§ RECORD EXCERPTS:
────────────────────────────────────────

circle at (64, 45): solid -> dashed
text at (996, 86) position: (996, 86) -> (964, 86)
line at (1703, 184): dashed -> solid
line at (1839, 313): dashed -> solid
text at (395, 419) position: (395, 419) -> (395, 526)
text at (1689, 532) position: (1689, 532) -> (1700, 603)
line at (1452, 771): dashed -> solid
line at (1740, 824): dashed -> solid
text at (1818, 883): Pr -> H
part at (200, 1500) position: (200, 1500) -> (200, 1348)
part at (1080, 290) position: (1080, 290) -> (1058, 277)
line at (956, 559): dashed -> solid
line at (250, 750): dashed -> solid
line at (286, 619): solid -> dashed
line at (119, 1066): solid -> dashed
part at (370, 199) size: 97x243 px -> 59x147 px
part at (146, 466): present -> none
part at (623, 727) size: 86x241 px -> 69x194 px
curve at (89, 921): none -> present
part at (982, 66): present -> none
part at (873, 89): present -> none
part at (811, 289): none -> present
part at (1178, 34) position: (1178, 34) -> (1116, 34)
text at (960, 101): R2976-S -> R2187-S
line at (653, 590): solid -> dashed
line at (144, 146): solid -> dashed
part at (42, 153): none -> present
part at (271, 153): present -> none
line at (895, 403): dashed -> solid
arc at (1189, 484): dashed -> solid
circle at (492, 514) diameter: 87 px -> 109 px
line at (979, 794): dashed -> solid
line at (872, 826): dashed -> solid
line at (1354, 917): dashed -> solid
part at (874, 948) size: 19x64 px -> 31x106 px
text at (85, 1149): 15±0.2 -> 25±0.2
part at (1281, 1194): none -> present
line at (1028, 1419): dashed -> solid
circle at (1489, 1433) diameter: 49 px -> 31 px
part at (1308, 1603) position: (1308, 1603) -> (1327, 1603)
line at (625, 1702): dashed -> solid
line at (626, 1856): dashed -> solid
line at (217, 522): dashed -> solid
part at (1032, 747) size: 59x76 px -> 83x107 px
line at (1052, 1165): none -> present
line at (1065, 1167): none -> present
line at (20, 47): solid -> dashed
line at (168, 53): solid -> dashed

────────────────────────────────────────

Set out all the items above as a numbered list, leaving out any blank lines.

§ SOLUTION FOR THIS TASK:
1. circle at (64, 45): solid -> dashed
2. text at (996, 86) position: (996, 86) -> (964, 86)
3. line at (1703, 184): dashed -> solid
4. line at (1839, 313): dashed -> solid
5. text at (395, 419) position: (395, 419) -> (395, 526)
6. text at (1689, 532) position: (1689, 532) -> (1700, 603)
7. line at (1452, 771): dashed -> solid
8. line at (1740, 824): dashed -> solid
9. text at (1818, 883): Pr -> H
10. part at (200, 1500) position: (200, 1500) -> (200, 1348)
11. part at (1080, 290) position: (1080, 290) -> (1058, 277)
12. line at (956, 559): dashed -> solid
13. line at (250, 750): dashed -> solid
14. line at (286, 619): solid -> dashed
15. line at (119, 1066): solid -> dashed
16. part at (370, 199) size: 97x243 px -> 59x147 px
17. part at (146, 466): present -> none
18. part at (623, 727) size: 86x241 px -> 69x194 px
19. curve at (89, 921): none -> present
20. part at (982, 66): present -> none
21. part at (873, 89): present -> none
22. part at (811, 289): none -> present
23. part at (1178, 34) position: (1178, 34) -> (1116, 34)
24. text at (960, 101): R2976-S -> R2187-S
25. line at (653, 590): solid -> dashed
26. line at (144, 146): solid -> dashed
27. part at (42, 153): none -> present
28. part at (271, 153): present -> none
29. line at (895, 403): dashed -> solid
30. arc at (1189, 484): dashed -> solid
31. circle at (492, 514) diameter: 87 px -> 109 px
32. line at (979, 794): dashed -> solid
33. line at (872, 826): dashed -> solid
34. line at (1354, 917): dashed -> solid
35. part at (874, 948) size: 19x64 px -> 31x106 px
36. text at (85, 1149): 15±0.2 -> 25±0.2
37. part at (1281, 1194): none -> present
38. line at (1028, 1419): dashed -> solid
39. circle at (1489, 1433) diameter: 49 px -> 31 px
40. part at (1308, 1603) position: (1308, 1603) -> (1327, 1603)
41. line at (625, 1702): dashed -> solid
42. line at (626, 1856): dashed -> solid
43. line at (217, 522): dashed -> solid
44. part at (1032, 747) size: 59x76 px -> 83x107 px
45. line at (1052, 1165): none -> present
46. line at (1065, 1167): none -> present
47. line at (20, 47): solid -> dashed
48. line at (168, 53): solid -> dashed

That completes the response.